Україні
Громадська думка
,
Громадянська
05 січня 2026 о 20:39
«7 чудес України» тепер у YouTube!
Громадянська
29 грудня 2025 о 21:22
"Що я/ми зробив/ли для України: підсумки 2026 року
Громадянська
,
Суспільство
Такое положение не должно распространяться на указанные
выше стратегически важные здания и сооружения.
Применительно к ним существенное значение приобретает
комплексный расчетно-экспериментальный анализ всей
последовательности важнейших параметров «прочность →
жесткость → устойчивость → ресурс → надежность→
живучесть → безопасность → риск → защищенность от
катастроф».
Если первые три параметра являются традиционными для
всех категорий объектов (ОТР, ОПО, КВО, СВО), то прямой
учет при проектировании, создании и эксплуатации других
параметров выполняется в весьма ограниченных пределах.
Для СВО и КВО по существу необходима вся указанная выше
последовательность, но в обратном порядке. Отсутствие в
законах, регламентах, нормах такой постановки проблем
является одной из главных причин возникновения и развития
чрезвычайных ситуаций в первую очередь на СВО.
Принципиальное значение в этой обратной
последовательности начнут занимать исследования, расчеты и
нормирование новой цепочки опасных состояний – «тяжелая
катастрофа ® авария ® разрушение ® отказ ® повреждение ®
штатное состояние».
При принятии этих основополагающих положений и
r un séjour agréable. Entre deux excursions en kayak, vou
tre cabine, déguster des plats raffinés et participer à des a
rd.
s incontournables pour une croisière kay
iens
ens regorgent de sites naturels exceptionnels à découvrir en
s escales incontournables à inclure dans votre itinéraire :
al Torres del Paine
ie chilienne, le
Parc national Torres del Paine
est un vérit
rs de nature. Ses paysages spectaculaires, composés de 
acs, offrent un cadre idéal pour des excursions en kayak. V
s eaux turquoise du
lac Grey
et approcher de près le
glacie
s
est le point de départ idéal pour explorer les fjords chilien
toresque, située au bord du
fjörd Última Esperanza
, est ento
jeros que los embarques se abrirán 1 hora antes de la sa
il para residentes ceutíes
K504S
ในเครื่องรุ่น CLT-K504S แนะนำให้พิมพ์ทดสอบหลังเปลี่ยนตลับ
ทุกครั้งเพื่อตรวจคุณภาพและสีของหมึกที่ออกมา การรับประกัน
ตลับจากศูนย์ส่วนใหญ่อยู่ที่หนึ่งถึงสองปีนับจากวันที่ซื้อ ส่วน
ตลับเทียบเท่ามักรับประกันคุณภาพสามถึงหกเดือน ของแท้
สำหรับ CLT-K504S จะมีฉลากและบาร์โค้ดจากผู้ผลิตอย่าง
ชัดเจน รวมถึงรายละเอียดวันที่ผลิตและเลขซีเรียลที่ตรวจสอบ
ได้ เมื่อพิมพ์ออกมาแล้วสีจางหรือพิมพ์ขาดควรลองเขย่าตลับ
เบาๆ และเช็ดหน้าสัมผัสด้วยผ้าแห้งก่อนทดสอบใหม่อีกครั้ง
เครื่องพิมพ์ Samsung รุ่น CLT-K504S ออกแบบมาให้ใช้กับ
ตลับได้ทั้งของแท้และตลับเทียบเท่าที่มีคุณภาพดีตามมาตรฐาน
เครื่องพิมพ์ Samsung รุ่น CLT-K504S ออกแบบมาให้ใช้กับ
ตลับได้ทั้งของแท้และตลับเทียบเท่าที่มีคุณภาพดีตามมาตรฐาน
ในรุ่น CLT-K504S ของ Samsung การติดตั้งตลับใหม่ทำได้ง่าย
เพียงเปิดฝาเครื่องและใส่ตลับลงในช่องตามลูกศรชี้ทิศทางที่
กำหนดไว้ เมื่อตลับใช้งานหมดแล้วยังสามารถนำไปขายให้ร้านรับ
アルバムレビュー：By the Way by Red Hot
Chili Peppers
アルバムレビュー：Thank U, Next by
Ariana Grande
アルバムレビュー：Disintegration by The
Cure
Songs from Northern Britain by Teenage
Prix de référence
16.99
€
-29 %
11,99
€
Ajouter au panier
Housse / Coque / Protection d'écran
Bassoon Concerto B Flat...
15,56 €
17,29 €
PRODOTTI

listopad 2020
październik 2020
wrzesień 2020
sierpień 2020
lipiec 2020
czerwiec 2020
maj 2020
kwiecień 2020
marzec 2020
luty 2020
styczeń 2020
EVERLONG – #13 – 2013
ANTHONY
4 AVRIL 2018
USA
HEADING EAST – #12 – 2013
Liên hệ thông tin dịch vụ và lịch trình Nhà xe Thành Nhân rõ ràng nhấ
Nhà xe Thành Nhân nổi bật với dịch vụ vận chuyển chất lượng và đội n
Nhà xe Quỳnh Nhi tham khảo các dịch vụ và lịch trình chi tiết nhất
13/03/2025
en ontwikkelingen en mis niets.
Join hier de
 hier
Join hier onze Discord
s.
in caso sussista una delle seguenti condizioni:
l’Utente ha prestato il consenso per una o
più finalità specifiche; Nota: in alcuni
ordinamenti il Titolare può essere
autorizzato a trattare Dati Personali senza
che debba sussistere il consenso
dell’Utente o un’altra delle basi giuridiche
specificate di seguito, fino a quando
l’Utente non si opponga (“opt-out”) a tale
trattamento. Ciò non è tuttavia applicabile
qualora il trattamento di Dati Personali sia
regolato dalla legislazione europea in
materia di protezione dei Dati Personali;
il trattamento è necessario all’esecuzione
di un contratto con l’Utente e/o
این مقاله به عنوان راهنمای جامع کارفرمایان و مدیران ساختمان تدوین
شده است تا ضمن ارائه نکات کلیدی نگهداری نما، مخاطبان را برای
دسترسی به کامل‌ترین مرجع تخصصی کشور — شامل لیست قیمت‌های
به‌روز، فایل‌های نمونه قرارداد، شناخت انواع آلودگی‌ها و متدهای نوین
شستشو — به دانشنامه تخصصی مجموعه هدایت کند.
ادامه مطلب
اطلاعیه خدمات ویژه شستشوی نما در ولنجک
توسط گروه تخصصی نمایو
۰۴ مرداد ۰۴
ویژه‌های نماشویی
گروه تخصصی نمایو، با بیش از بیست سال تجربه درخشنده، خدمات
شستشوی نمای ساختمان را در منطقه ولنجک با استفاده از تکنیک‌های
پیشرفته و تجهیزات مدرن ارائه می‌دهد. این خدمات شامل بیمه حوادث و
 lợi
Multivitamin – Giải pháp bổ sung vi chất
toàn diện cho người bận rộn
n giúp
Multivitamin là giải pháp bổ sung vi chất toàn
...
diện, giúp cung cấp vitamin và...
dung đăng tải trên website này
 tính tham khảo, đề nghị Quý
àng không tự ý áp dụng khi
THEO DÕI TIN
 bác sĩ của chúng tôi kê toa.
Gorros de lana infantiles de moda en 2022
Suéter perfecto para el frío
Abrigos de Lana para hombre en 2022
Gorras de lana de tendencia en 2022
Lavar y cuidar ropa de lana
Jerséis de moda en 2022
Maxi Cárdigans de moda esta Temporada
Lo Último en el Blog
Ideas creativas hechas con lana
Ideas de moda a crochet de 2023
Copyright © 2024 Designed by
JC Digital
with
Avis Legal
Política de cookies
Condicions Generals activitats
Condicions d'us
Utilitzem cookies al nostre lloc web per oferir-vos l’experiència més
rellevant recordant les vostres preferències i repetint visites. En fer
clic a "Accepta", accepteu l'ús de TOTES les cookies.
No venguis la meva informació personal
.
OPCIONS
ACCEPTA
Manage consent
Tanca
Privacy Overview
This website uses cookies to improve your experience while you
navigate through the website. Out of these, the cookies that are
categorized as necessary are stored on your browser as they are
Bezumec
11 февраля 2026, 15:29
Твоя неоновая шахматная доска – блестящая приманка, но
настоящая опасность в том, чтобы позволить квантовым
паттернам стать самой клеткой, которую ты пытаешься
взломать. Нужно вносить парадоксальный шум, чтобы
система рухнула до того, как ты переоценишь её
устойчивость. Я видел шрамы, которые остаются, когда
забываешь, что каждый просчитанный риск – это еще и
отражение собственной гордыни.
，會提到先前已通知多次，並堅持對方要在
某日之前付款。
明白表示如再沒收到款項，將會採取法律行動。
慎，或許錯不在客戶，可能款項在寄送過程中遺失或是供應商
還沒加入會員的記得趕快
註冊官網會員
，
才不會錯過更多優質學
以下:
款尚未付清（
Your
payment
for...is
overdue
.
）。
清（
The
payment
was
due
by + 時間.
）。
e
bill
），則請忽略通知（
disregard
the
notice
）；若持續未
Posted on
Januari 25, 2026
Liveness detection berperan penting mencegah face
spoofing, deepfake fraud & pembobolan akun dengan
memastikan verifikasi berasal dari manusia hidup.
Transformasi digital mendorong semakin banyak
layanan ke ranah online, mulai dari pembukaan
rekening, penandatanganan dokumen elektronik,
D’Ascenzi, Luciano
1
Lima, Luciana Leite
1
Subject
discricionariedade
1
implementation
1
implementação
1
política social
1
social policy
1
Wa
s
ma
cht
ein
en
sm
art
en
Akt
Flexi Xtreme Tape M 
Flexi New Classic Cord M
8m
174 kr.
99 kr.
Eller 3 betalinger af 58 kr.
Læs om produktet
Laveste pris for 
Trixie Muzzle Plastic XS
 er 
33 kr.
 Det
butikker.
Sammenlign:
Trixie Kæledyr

======

— WHAT YOU HAVE TO DO —
Everything from the line with "Multivitamin là giải" through the line with "Condicions Generals activitats" in the listing above must be retyped exactly, with nothing added.

— RESPONSE BELOW —
Multivitamin là giải pháp bổ sung vi chất toàn
...
diện, giúp cung cấp vitamin và...
dung đăng tải trên website này
 tính tham khảo, đề nghị Quý
àng không tự ý áp dụng khi
THEO DÕI TIN
 bác sĩ của chúng tôi kê toa.
Gorros de lana infantiles de moda en 2022
Suéter perfecto para el frío
Abrigos de Lana para hombre en 2022
Gorras de lana de tendencia en 2022
Lavar y cuidar ropa de lana
Jerséis de moda en 2022
Maxi Cárdigans de moda esta Temporada
Lo Último en el Blog
Ideas creativas hechas con lana
Ideas de moda a crochet de 2023
Copyright © 2024 Designed by
JC Digital
with
Avis Legal
Política de cookies
Condicions Generals activitats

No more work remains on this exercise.